(1.) This second appeal by the second defendant arose out of a suit for partition of the assets of one Gulam Mohammed Sahib. Plaintiff and defendants 4 to 6 are his daughters and defendants 2 and 3 are his sons. First defendants is the widow. In the plaint, there are three schedules. A schedule is the land and B schedule is a copra yard attached to it. C schedule is an oil mill which is now finally held to be not a partible item. It is now concluded that A and B schedules are partible items. There was a controversy whether another business is a partible item that belonged to the father or a separate asset of the appellant. Now that is also finally held to be a partible item. Daughters are entitled to 7/64 each and sons 14/64. Balance belongs to the first defendant. Those are also not disputed and concluded by the preliminary decree and subsequent orders.
(2.) The suit was originally filed before the Sub Court. At that time, appellant was appointed as Receiver for the suit properties. The suit was then returned and represented before the Munsiff's Court. Before the preliminary decree, the appellant purchased the shares of the plaintiff and defendants 1,3 and 4. Fifth defendant was thereafter transposed as additional second plaintiff. Preliminary decree took note of the purchases not opposed by the other contestants and held as if the additional second plaintiff and sixth defendant are entitled to 7/64 each and the entire balance goes to the appellant. By the impugned order passed by the Trial Court, as directed by this Court in C.R.P. No. 1888 of 1979, it was held that purchases of the shares of the plaintiff and defendants 1, 3 and 4 by the appellant were with funds that came to his hands as Receiver by way of income from the common business and hence those shares will enure to the benefit of additional second plaintiff and sixth defendant as well. This finding confirmed by the appellate court is under challenge in this second appeal. It is not disputed that the purchases of shares made by the appellant were with funds that came to him as Receiver.

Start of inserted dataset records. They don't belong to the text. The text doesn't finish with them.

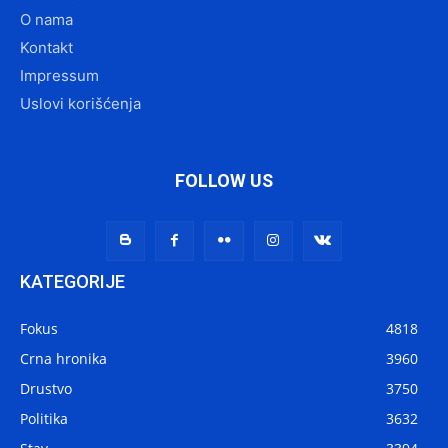
O nama
Kontakt
Impressum
Uslovi korišćenja
FOLLOW US
KATEGORIJE
Fokus
4818
Crna hronika
3960
Drustvo
3750
Politika
3632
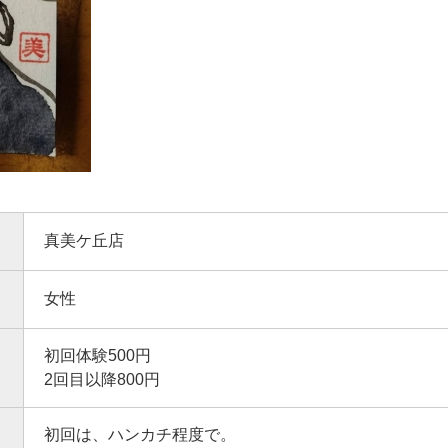
真美ケ丘店
女性
初回体験500円
2回目以降800円
初回は、ハンカチ程度で。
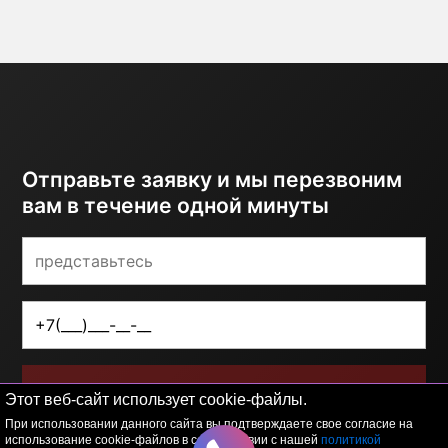
Отправьте заявку и мы перезвоним
вам в течение одной минуты
ОТПРАВИТЬ
Этот веб-сайт использует cookie-файлы.
При использовании данного сайта вы подтверждаете свое согласие на
Я принимаю условия
политики обработки
использование cookie-файлов в соответствии с нашей
политикой
персональных данных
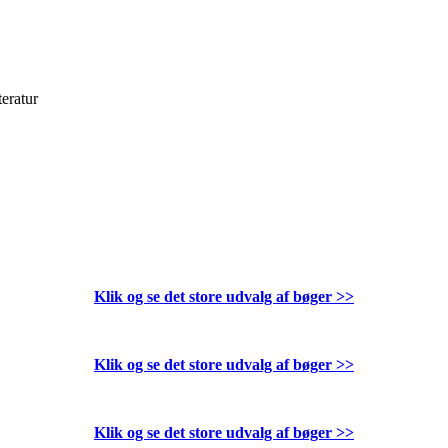
teratur
Klik og se det store udvalg af bøger
>>
Klik og se det store udvalg af bøger
>>
Klik og se det store udvalg af bøger
>>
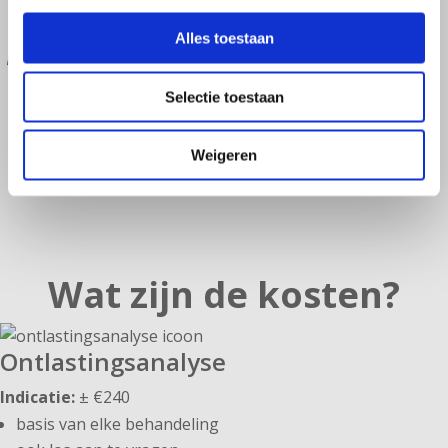
duidelijke oorzaak gaf
Microbiome Center me eindelijk
Alles toestaan
inzicht én verbetering. Ik voel me
weer mezelf.”
Selectie toestaan
cliënt met aanhoudende darm- en
vermoeidheidsklachten
Weigeren
Wat zijn de kosten?
Ontlastingsanalyse
Indicatie:
± €240
basis van elke behandeling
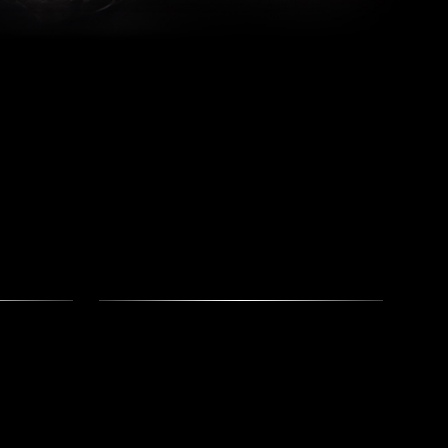
Další
produk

(3.) The only dispute to be solved is whether the purchases will enure to the benefit of the appellant alone and he is only liable to account for the income and profits or whether he is also liable to share the proceeds of the purchases with the second plaintiff and sixth defendant. In solving that controversy, the two further questions that crop up are whether the appellant could be treated as a trustee of the other coowners and even if so construed, is it possible for the Court in the final decree proceedings to go behind what is decided by the preliminary decree.